Novartis Announces $390 Million False Claims Act Settlement on Rebates to Specialty Pharmacies

 

Novartis AG, the world’s largest seller of prescription drugs, has announced a $390 million tentative agreement to settle a whistleblower’s False Claims Act suit against them. The False Claims Act suit alleged improper kickbacks to pharmacies to boost sales of several prescription drugs. Novartis Chief Executive Joe Jimenez told reporters that Novartis had made the disputed payments to ensure patients took the drugs, including treatments to prevent rejection of transplanted organs. United States government attorneys disagreed and intervened in the case.

The Department of Justice joined the case against Novartis in 2013 and was set to head to trial next week, raising the specter of billions of dollars in damages and penalties. On Tuesday, October 27, 2015, Novartis said it had reached a “settlement in principle” with the DOJ, various intervening states, and whistleblower David Kester, a former Novartis sales manager.

If the settlement is finalized by the courts, it will resolve allegations of improper discounts and rebates to specialty pharmacies in connection with the immunosuppressant Myfortic, the iron overload drug Exjade, and three other Novartis medications. Novartis was specifically accused of corrupting pharmacist judgment by tying financial incentives to dispensing costlier and less effective Novartis drugs instead of rival products. Earlier this year several specialty pharmacies including Bioscript, and Acredo Health on charges related to Exjade and this case. This is much less than the $3.4 billion the DOJ and 11 states, announced they were seeking in damages at the beginning of the case which was scheduled to go to trial on November 2, 2015.
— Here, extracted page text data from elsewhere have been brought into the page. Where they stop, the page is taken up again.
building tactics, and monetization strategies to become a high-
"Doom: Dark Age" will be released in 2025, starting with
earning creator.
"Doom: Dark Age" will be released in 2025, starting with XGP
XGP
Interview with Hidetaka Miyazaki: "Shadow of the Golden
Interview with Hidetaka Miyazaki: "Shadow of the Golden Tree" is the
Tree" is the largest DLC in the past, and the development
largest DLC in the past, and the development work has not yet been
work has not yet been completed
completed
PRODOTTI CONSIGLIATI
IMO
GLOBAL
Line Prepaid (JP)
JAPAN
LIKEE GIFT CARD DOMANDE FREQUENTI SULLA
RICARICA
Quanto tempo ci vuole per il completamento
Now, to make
In making the settlement, Novartis stated that they “neither admit nor deny liability,” and that they “continue to believe that specialty pharmacies play a key role in patient adherence and support.” Novartis is continuing to use similar tactics to the ones that landed them in hot water because they are designed to keep patients on their medication regimens.

This settlement comes approximately five years after Novartis agreed to settle a separate False Claims Act suit for $422.5 million. That suit alleged a violation of the False Claims Act and misdemeanor criminal allegations involving off-label promotion and kickbacks to doctors. As part of that settlement, Novartis entered into a five-year corporate integrity agreement. It was not clear whether the latest allegations could have been construed as violating that CIA.
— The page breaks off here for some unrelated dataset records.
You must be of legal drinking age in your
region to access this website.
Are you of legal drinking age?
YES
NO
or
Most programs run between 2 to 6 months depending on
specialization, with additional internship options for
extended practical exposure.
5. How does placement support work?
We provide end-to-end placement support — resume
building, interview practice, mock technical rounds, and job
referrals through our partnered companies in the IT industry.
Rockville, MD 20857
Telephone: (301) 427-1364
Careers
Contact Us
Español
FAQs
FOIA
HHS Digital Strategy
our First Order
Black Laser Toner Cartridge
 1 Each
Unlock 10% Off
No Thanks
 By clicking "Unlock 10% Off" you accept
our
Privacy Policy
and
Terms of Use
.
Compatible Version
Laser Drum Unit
When the DOJ intervened in the case in 2013, U.S. Attorney Preet Bharara called Novartis “a repeat offender,” calling attention to the September 2010 settlement.

The gravity of the alleged violations combined with Novartis’ history of misconduct have given this case an atypically high profile, with observers speculating that this case would give the DOJ the opportunity to make good on their recent promises to punish corporate wrongdoing with more than just fines.
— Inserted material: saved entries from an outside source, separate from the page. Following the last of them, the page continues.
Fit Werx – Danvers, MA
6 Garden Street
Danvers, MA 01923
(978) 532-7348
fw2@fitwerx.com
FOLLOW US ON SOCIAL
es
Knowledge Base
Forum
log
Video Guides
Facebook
Representatives of the DOJ and OIG have not yet commented on the agreement’s potential terms, including any individual liability, such as criminal charges or exclusion from activities involving Medicare and Medicaid. A Novartis spokeswoman who did speak on the issue only said, “although negotiations are ongoing, we expect any final settlement to resolve relevant exclusion remedies.”

This case serves a reminder to pharmaceutical manufacturers to review their compliance policies and procedures on rebates to specialty pharmacies.

Novartis still faces an ongoing anti kickback case in which the complaint was unveiled this summer so there is much more to this story.